The Right Way To Comfort Someone Who Is Upset Or Anxious

Going through something that affects mental health is hard. The stress could even manifest physically, which could affect a person’s quality of life. Hence, if your loved one is going through such a tough time, your support can be a big help for them. The question is, how can you be the support that your loved one needs?

Learning how to comfort someone who’s upset or anxious takes time, compassion, and patience. It may seem like there’s nothing that you can do or say that will make things better for them, but there are actually a lot of ways how you can help them. Here are some of them.

Don’t Invalidate

One of the common mistakes that people do when a friend or family member opens up to them about their problems or feelings is that they invalidate the person without even noticing it.

While it’s a natural instinct to ensure someone that everything is fine to minimize the problem, such as saying, “I’m stressed out too,” “Other people I know have it worse,” “It’s too simple to stress about,” etc., it actually doesn’t work. Sometimes, it could even make the person feel worse.

Remember, not everyone is in the same boat and not everyone can easily deal with their problems just like how others do. So, what you can do instead to comfort a friend or a relative is to validate what they’re feeling. Try to convey that their frustrations are reasonable.

Lines like “That seems upsetting. You were really disappointed, weren’t you?” would already make them feel listened to and connected to someone who really cares for them and their feelings.

Let Them Talk

People who are going through something, especially the challenges that are already affecting their mental wellbeing, need someone to vent to or else, the feelings they’re keeping inside might manifest physically and could affect their physical health.

If your loved one needs help, encourage them to tell you how they feel and just let them talk. Let them release all their frustrations. This will help them process their feelings more.
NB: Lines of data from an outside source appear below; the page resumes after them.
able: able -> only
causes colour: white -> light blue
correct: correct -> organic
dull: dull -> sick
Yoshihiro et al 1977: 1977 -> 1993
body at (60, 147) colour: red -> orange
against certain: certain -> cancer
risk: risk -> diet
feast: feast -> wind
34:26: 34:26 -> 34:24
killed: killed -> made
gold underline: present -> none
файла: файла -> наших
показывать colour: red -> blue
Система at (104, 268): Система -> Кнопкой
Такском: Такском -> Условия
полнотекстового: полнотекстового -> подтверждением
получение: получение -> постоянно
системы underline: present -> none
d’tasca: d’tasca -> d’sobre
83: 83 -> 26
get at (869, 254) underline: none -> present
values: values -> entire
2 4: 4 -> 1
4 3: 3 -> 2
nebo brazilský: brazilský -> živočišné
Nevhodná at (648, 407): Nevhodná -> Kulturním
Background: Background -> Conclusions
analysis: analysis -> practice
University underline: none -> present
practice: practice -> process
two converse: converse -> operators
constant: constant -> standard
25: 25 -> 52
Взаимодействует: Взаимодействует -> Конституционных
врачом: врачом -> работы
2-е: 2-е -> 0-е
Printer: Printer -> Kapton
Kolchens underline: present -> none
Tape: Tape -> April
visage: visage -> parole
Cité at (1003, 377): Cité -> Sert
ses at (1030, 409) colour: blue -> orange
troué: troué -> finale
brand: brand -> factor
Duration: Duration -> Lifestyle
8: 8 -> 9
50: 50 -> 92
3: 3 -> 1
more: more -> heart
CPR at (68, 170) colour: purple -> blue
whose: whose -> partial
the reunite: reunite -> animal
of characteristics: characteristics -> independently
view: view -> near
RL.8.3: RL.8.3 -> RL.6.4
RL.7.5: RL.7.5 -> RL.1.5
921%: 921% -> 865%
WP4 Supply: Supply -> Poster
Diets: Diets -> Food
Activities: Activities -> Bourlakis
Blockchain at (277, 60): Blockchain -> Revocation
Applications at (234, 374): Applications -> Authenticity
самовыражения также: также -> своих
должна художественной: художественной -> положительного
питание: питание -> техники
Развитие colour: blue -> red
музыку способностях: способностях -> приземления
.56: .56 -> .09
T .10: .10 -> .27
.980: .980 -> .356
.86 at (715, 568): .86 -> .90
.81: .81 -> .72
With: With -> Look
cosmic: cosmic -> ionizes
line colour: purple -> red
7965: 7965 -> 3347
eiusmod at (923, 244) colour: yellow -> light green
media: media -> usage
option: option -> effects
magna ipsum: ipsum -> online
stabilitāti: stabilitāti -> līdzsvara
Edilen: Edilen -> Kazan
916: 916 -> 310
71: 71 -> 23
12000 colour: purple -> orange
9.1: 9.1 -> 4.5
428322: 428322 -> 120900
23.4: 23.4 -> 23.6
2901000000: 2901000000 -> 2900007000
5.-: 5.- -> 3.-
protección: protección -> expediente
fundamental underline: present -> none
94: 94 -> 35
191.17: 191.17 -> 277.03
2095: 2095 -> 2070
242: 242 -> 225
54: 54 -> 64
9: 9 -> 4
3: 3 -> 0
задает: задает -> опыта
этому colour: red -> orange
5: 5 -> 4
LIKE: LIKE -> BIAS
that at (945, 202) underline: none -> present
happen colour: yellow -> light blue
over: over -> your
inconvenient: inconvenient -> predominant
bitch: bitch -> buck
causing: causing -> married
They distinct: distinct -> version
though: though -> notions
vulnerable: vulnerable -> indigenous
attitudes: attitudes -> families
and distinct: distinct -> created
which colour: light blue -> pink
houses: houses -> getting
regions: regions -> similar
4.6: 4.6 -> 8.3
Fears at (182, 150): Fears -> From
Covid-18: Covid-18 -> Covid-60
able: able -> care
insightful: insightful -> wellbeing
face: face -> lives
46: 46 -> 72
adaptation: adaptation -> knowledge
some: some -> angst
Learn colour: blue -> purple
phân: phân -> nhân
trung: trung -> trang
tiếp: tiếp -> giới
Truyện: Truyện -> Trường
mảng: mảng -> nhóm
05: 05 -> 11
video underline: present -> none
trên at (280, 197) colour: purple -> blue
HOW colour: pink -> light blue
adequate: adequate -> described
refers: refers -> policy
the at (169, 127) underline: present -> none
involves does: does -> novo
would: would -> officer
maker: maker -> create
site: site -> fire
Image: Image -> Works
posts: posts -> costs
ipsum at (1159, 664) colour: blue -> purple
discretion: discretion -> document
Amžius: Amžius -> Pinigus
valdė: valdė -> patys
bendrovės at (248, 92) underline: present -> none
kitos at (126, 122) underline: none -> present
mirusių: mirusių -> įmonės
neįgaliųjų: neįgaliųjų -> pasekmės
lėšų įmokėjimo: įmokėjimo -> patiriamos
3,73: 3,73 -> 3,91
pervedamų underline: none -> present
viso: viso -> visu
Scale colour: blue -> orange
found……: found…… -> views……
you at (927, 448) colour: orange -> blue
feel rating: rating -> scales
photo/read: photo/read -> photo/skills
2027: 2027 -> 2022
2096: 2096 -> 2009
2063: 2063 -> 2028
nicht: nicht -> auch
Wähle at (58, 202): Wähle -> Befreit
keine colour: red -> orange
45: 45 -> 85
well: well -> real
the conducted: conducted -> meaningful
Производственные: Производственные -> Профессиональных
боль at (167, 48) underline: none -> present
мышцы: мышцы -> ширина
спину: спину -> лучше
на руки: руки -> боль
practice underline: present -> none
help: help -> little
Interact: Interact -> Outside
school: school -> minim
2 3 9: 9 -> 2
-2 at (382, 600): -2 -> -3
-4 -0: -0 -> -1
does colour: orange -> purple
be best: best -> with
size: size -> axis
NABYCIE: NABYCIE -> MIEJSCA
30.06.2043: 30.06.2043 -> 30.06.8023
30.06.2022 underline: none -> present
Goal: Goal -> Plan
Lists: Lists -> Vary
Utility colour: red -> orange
This may take some time and patience, though. But, some things might resolve on their own when they’re talked about.

Offer Your Presence

Sometimes, all a person will need is your presence, as it makes them feel safe. There are many ways how you can offer your presence to a friend or relative. One of them is to just try to visit them, so they’ll have company. In case they need someone to talk to, you’re already there to comfort them in person.

Another way you can offer your presence is to ask them if they want to do activities with you. This will help clear their mind, even just for a while. It could be a short walk outside or engaging in an exercise that will help them be grounded.

Empathize

Sometimes, it’s hard to completely understand what a person is going through, especially if you’ve never experienced it. But, try to put yourself in their shoes to help you see things the way they see it in their eyes.

It could be tempting to share your own experience to make them feel better. But, remember, in their eyes, nothing will compare to what they’re going through. Therefore, it may not be appropriate to talk about what you went through. So, just allow them to just have their moment to feel their emotions.

Offer Help with Chores

When a person is going through something, it can be hard for them to take care of themselves. And in some cases like clinical anxiety, patients may not have the energy to care for themselves too. They may not be able to eat or even follow the basic hygiene routines, as they’re just not emotionally up for it.

Hence, offering them a hand to do their chores such as cooking and cleaning would help a lot. So, if you can, stop by and check on them.

Ask What You Can Do

Some people like to be alone when they’re upset or anxious about something. They will just wait until it passes or is resolved before they open up to you about what they went through. But if you’re getting worried about your loved one, just ask what you can do for them to help them feel better. It lets them know you’re ready to listen whenever they’re ready.

While some people are good at hiding, going through something is not easy, especially if they’re facing all the hardships alone. Offering support, even just by lending your ears, will already help a lot.